Now the EDT process is not quick. It's not going to result in the Army's meeting the 2012 deadline. It's not the technology you would want to use to do the entire stockpile, because it's single munitions at a time, and from that viewpoint, while it's a safe process, it's not efficient. But it would begin the process of increasing the safety of the workers and the community by decreasing the number of chemical munitions. So why are the Luddites in Pueblo's community up in arms, consciously ignoring what the Army is telling them? Easy. It's because of the money. For every munition that is destroyed through EDT, that's less money that will go to the Pueblo community because it's speeding up the time when the Pueblo Chemical Depot will be closed. When the depot closes, then the local jobs go away and the federal emergency response funds dry up. And make no mistake, the idea of Pueblo closing scares the shit out of them.
The AP article is full of distorted and sensationalistic statements. The mustard munitions don't hold "the nastiest compounds every made," the EDT process doesn't "put the safety of the citizens below the politics of diplomacy," the Army is not asking to "use explosives to destroy all 125,000" munitions, and it's very hard to see how blowing up munitions inside of a detonation chamber "would be worse than burning them." This news coverage is pretty shameful stuff, and despite the Army's very transparent process and constant attempts to engage the public on this issue, the message is constantly distorted by the media and unscrupulous activists.

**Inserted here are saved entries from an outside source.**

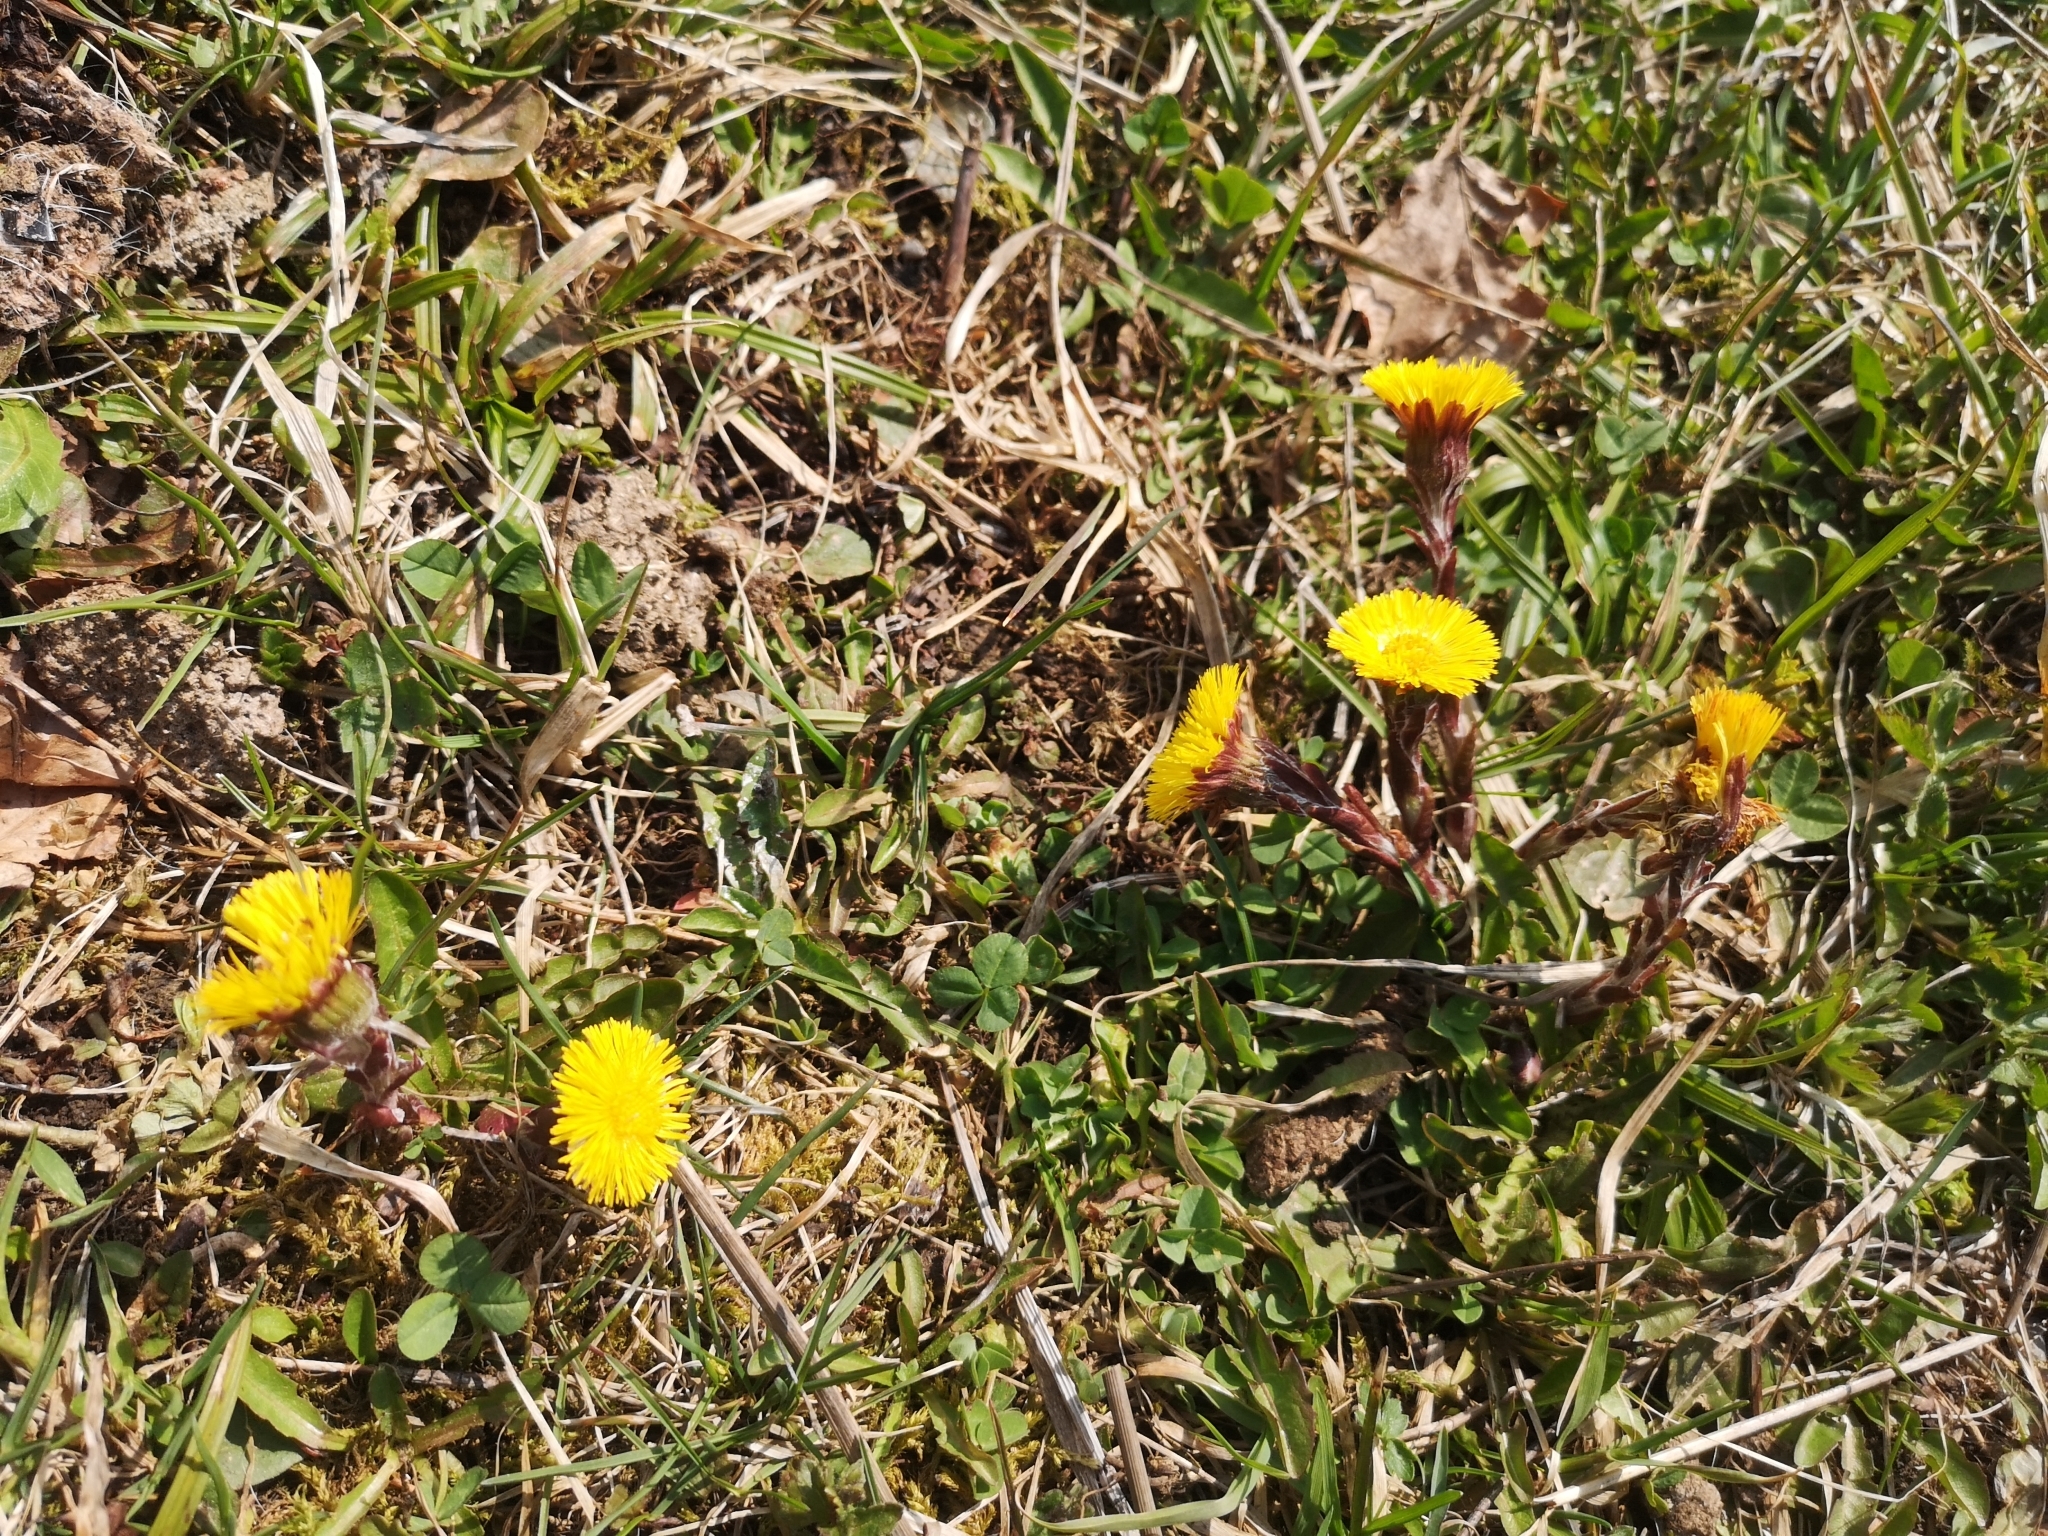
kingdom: Plantae
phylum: Tracheophyta
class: Magnoliopsida
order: Asterales
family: Asteraceae
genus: Tussilago
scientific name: Tussilago farfara
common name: Coltsfoot
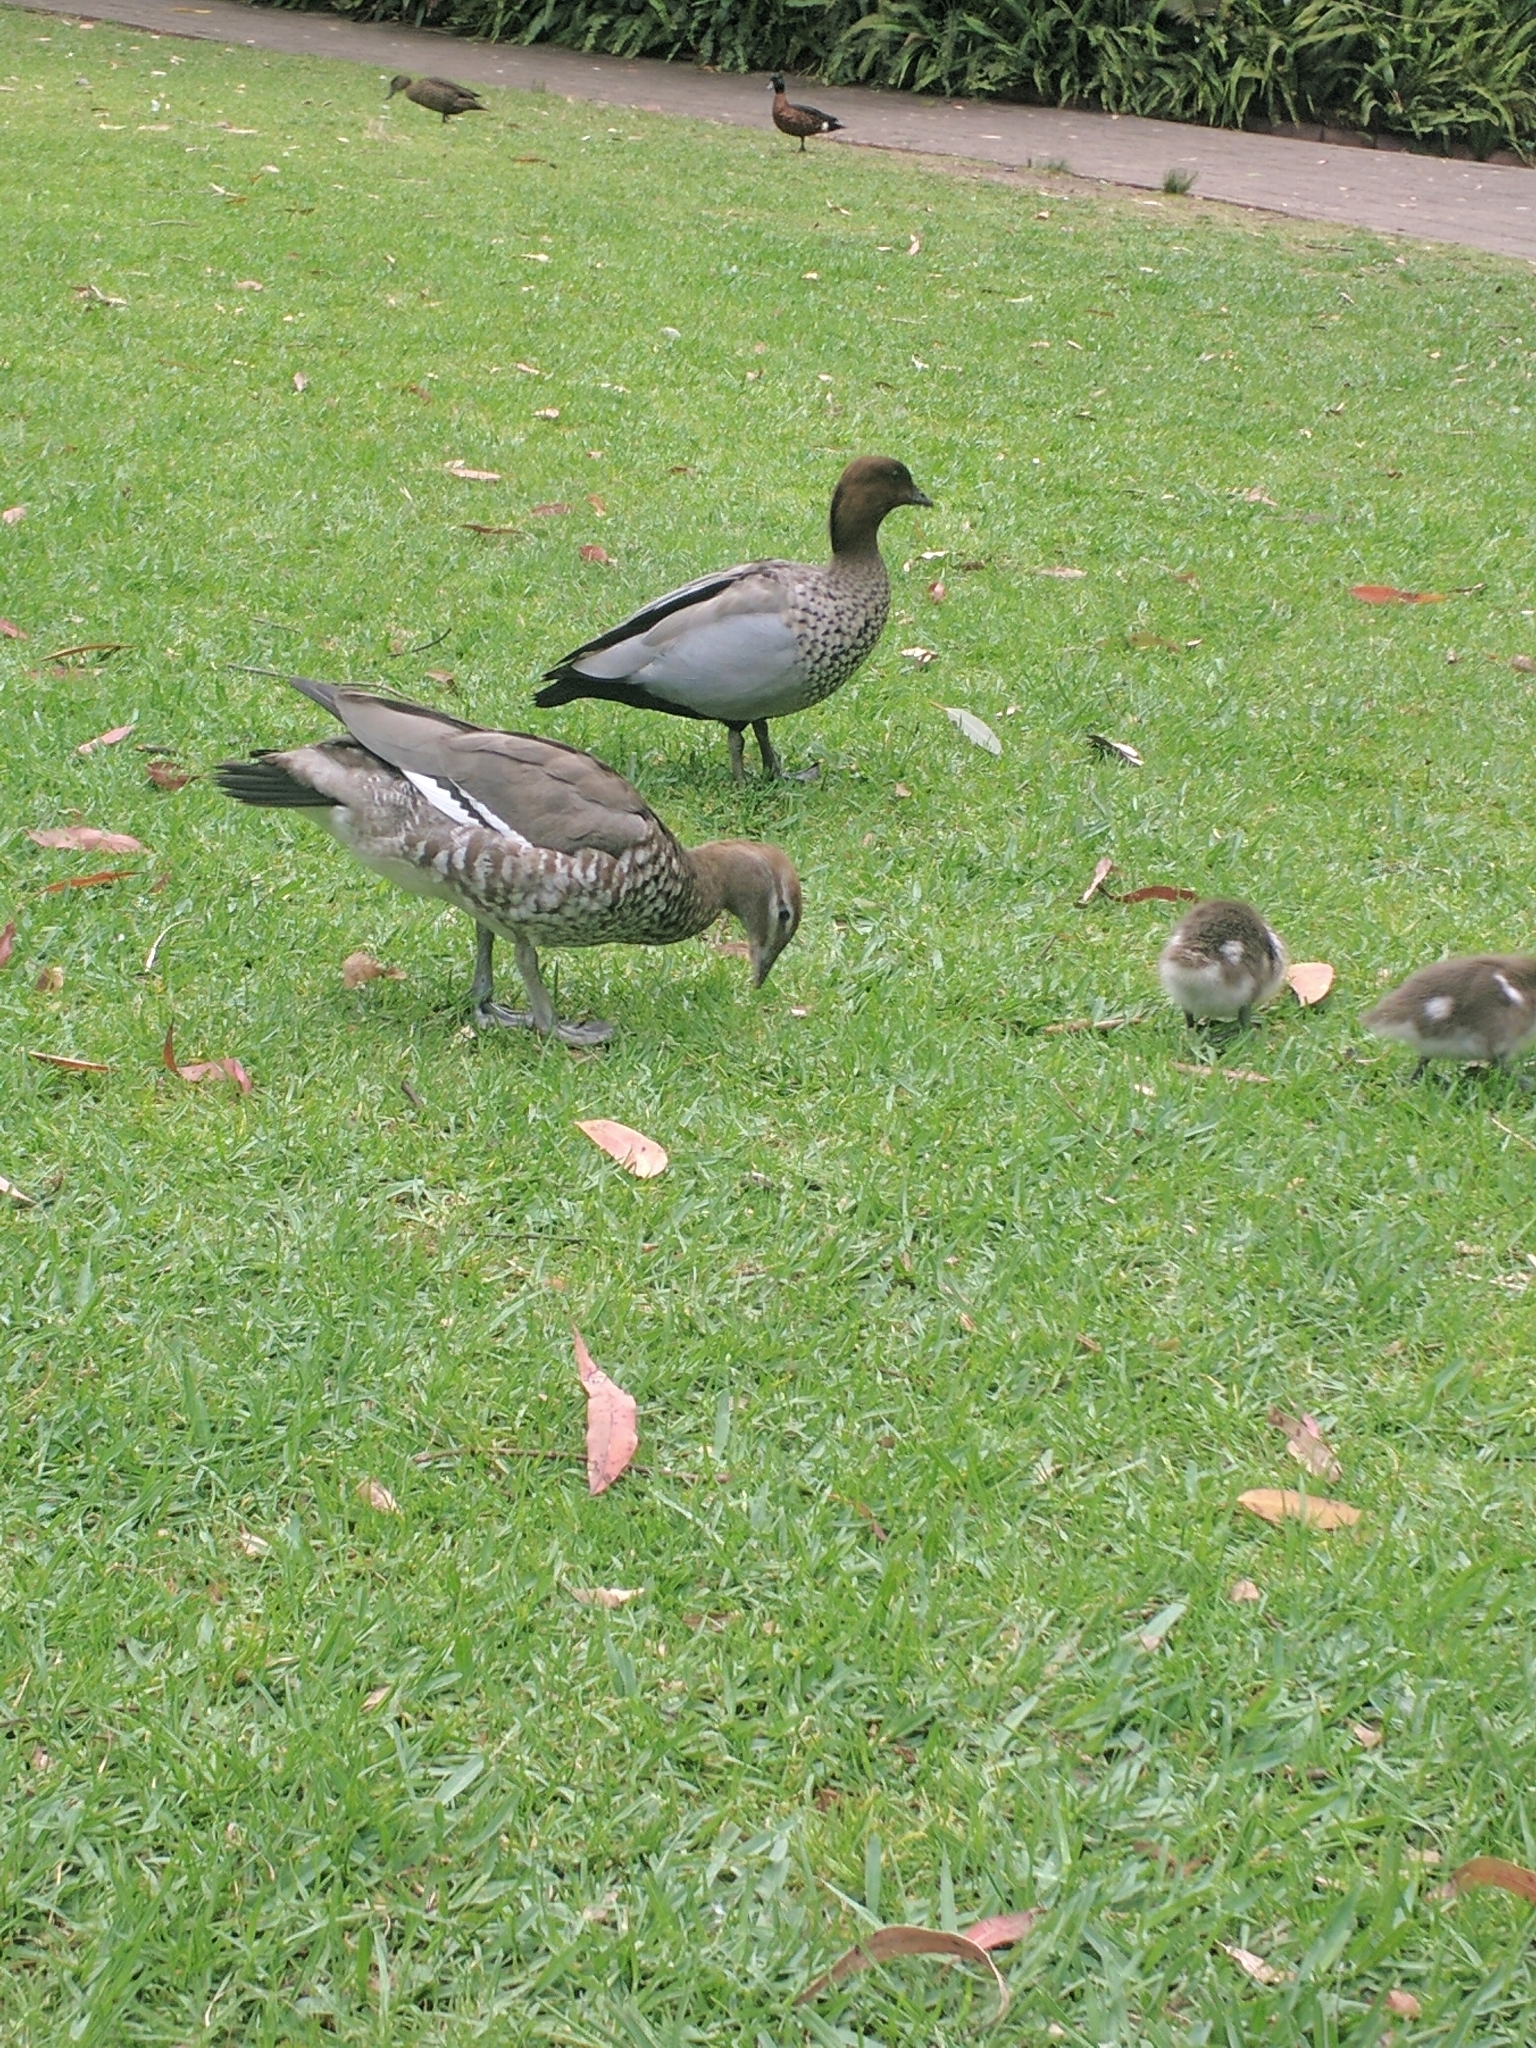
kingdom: Animalia
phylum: Chordata
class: Aves
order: Anseriformes
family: Anatidae
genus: Chenonetta
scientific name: Chenonetta jubata
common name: Maned duck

In other news, the Army's Chemical Materials Agency, which is now focused on chemical weapons storage and operating the incineration plants, is doing very well, thank you. But that's not "news."



Scientific American is not a serious scientific journal. It is a tabloid. Just like Popular Science and Popular Mechanics.
You want an unbiased science journal?
Read a peer reviewed journal. Before any article is published it is picked appart by experts in the field.
Posted by: Scathsealgaire | 25 February 2010 at 06:49 PM
We were looking at detonation chambers more than a decade ago, because the Brits use them all the time quite successfully, and the Germans have a production-scale explosion process that they've been using successfully for just about as long. You're right: This is all about more money for the poor community of Pueblo than it is about the "right thing" to do.